**Passage du texte**
************

00:11J'ai commencé à travailler sur la grossophobie après un documentaire
00:14où je racontais mon histoire personnelle.
00:16Et après ce documentaire, j'ai reçu énormément de témoignages
00:19de personnes qui vivaient de la grossophobie et spécifiquement de la grossophobie médicale.
00:22J'ai aussi fait un chemin vers moi, c'est-à-dire que je me suis aperçue
00:25que tout mon parcours médical était jalonné de grossophobie médicale.
00:28En fait, jusqu'à mes 30 ans, j'ai été persuadée d'avoir un corps de l'échec.
00:32Dès l'enfance, on a commencé à regarder combien de poids je prenais,
00:37si mon corps était en bonne santé.
00:39Et donc toute ma vie, j'ai fait des régimes parce que j'étais persuadée
00:42que les régimes étaient forcément un moyen d'être en bonne santé.
00:47J'ai appris évidemment que les régimes ne fonctionnent pas.
00:51Les régimes, c'est 95 % d'échecs.
00:53Moi, j'ai perdu presque 80 kg dans ma vie et j'ai toujours repris plus que ce que j'avais perdu.
00:57Et la deuxième chose que j'ai apprise des régimes, c'est que ça abîme la santé mentale.

************

**Exercices à faire**
#1 D'après le témoignage sur la grossophobie, quel pourcentage d'échecs présentent les régimes ?
#2 Rédigez la suite du témoignage sur la grossophobie à partir de sa dernière phrase.
Les données n'ont aucun rôle ici.

**Données enregistrées**

************

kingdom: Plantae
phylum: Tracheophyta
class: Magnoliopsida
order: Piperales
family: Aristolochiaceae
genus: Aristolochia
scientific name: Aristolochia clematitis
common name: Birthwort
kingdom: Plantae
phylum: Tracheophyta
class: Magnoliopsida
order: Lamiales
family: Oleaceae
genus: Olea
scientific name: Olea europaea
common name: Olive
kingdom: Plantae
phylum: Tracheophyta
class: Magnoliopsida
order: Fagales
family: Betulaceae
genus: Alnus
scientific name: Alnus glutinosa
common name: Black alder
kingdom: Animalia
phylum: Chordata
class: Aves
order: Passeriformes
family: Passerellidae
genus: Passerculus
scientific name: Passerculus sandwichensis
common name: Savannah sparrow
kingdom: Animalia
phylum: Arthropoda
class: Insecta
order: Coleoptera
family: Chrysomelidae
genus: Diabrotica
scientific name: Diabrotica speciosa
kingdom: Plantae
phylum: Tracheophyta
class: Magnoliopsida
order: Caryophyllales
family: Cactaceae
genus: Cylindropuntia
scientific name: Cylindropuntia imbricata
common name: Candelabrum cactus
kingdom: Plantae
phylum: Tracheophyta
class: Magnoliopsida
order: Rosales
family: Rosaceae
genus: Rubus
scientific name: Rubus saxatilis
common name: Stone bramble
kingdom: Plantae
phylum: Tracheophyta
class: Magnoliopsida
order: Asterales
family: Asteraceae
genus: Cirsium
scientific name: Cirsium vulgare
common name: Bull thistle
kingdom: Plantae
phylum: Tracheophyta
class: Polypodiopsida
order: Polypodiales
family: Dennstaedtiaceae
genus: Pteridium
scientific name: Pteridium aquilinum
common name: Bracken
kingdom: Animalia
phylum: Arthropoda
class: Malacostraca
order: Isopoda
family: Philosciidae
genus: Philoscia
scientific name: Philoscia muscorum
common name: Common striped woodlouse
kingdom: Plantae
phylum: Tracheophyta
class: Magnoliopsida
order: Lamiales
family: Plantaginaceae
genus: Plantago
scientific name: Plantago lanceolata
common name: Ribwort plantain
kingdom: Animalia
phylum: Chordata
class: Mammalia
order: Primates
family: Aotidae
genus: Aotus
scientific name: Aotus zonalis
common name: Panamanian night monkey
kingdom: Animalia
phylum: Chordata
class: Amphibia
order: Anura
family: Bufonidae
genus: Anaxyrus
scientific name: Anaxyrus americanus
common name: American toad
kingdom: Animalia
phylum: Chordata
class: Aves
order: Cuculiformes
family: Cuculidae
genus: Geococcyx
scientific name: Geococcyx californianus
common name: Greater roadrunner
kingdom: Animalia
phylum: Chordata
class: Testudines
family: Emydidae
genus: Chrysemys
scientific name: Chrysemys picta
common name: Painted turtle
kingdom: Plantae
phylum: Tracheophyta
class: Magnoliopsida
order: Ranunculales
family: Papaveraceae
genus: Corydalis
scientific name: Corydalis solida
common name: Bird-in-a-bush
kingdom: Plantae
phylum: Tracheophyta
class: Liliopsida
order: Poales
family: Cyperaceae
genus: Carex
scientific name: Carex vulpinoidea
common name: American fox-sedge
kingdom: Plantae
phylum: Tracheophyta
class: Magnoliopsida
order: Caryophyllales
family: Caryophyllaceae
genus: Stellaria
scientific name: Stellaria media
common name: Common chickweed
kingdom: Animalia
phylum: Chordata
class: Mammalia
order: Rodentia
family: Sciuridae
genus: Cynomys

************

**Réponses rédigées**
#1 95 % d'échecs.

#2
01:01À force d'être attaquée sur sa volonté, on abîme la confiance en soi des personnes,
01:06l'estime de soi.
01:07La grossophobie médicale, elle a trois visages.
01:08Le premier visage, c'est l'attitude des soignants envers les personnes grosses,
01:13les préjugés, l'humiliation, l'infantilisation, la culpabilisation.
01:16Le corps médical, ce qu'il nous renvoie, c'est que notre corps représente une somme de mauvais choix.
01:21Donc on culpabilise de ne pas réussir, de ne pas réussir à rester mince.
01:24Et puis la deuxième chose, c'est la honte.
01:26On a honte de se déshabiller chez le médecin.
01:28Dès qu'on arrive chez le médecin, la première chose qu'il nous dit, c'est monter sur la balance.
01:33Avant de soigner mon angine, on m'a déjà demandé quel poids je faisais ou de monter sur la balance.
01:37Le deuxième visage de la grossophobie médicale, c'est l'absence de matériel adapté aux personnes grosses.
01:42Ça va du brancard à l'hôpital, du brassard pour prendre l'attention.
01:45Le pire du pire, c'est l'imagerie médicale.
01:46Il arrive assez souvent, quand on fait plus de 120 kg,
01:49qu'on puisse, en dernier recours, envoyer les personnes grosses à l'école vétérinaire,
01:53être un cheval et une vache.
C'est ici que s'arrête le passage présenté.